§ PROMPT
Every line of the records below from the line with "photomicrograph of human" up to and including the line with "staining of human" must be reproduced exactly, and no line outside that range.

§ SOURCE MATERIAL
++++++++++
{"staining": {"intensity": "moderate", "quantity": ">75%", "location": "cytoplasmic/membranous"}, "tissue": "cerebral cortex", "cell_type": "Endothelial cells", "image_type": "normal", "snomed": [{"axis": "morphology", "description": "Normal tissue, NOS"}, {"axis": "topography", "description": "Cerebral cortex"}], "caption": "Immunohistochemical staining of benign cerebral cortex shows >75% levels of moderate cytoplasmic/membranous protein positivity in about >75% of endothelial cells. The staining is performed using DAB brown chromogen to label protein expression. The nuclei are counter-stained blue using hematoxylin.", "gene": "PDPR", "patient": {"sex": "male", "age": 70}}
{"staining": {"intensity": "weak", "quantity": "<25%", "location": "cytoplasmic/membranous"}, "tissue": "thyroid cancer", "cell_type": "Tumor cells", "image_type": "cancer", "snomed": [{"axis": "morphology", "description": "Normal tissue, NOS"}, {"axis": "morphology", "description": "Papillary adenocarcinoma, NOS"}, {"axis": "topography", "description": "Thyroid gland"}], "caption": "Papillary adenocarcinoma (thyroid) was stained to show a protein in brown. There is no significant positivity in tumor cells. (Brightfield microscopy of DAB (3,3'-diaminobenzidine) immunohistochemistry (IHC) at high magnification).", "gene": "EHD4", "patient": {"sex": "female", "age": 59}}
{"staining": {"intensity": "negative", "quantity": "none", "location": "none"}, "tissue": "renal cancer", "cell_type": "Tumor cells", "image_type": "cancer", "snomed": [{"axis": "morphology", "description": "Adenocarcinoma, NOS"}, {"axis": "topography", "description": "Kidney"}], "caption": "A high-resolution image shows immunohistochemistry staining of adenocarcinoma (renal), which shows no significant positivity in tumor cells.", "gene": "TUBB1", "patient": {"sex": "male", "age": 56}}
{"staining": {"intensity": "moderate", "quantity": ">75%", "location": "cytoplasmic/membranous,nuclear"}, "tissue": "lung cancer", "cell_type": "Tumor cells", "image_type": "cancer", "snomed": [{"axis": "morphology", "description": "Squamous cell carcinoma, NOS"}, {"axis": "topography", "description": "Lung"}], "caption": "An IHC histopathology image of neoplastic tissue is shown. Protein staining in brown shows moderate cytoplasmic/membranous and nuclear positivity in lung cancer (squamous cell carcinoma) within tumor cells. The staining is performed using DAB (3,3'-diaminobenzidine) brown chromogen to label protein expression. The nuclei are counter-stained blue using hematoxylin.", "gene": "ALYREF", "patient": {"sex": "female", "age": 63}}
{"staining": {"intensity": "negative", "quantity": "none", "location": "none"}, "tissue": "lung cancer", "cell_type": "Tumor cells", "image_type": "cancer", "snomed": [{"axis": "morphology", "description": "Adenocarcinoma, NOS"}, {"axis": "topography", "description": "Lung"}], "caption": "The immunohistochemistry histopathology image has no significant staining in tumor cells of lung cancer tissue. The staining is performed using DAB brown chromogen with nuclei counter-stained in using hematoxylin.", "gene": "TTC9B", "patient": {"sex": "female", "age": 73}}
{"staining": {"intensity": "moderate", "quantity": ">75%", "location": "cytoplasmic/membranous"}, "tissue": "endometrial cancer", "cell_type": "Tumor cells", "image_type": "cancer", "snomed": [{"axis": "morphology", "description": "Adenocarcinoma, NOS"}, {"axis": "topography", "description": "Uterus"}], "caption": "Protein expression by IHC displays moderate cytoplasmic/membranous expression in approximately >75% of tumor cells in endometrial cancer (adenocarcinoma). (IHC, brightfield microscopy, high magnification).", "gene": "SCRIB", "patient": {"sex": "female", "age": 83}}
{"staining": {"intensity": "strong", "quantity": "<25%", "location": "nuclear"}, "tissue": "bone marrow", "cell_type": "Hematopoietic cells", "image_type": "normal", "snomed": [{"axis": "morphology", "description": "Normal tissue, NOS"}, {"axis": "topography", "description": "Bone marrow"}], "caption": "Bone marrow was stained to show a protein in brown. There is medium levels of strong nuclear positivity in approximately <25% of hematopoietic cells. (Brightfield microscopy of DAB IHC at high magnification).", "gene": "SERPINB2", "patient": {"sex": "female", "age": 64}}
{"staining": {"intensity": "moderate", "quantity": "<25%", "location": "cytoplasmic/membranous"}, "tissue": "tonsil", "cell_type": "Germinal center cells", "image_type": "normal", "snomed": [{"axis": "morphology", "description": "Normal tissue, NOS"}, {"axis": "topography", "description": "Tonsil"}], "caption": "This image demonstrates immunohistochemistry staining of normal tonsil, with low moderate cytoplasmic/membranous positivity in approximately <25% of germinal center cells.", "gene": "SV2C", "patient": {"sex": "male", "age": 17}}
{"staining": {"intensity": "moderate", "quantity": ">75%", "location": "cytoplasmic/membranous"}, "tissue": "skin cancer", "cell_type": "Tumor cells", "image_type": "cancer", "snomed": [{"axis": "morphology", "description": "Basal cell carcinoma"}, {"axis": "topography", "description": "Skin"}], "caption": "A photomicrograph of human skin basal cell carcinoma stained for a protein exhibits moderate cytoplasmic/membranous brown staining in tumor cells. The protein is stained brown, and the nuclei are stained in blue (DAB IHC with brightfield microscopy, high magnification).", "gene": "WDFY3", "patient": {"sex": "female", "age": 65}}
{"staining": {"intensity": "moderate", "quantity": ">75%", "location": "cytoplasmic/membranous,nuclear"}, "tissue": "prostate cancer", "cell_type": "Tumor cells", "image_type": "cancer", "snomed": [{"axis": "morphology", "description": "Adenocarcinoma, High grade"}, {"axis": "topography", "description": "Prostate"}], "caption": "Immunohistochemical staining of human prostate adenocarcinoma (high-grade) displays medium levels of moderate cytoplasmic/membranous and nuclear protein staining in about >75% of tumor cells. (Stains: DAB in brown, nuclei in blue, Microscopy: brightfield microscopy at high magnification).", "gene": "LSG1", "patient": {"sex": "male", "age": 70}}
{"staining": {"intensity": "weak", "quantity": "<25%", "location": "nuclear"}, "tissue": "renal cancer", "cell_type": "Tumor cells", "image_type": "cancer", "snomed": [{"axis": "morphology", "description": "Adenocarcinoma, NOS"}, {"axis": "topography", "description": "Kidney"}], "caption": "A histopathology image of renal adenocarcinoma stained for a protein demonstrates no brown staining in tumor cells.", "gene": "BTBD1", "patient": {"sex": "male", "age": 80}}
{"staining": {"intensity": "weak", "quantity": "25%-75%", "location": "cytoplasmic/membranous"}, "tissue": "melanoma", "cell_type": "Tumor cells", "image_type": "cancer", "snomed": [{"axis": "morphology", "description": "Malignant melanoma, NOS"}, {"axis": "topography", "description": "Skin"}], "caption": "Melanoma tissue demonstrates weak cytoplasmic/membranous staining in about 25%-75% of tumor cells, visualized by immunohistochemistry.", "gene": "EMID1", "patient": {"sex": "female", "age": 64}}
++++++++++
§ YOUR SOLUTION
{"staining": {"intensity": "moderate", "quantity": ">75%", "location": "cytoplasmic/membranous"}, "tissue": "skin cancer", "cell_type": "Tumor cells", "image_type": "cancer", "snomed": [{"axis": "morphology", "description": "Basal cell carcinoma"}, {"axis": "topography", "description": "Skin"}], "caption": "A photomicrograph of human skin basal cell carcinoma stained for a protein exhibits moderate cytoplasmic/membranous brown staining in tumor cells. The protein is stained brown, and the nuclei are stained in blue (DAB IHC with brightfield microscopy, high magnification).", "gene": "WDFY3", "patient": {"sex": "female", "age": 65}}
{"staining": {"intensity": "moderate", "quantity": ">75%", "location": "cytoplasmic/membranous,nuclear"}, "tissue": "prostate cancer", "cell_type": "Tumor cells", "image_type": "cancer", "snomed": [{"axis": "morphology", "description": "Adenocarcinoma, High grade"}, {"axis": "topography", "description": "Prostate"}], "caption": "Immunohistochemical staining of human prostate adenocarcinoma (high-grade) displays medium levels of moderate cytoplasmic/membranous and nuclear protein staining in about >75% of tumor cells. (Stains: DAB in brown, nuclei in blue, Microscopy: brightfield microscopy at high magnification).", "gene": "LSG1", "patient": {"sex": "male", "age": 70}}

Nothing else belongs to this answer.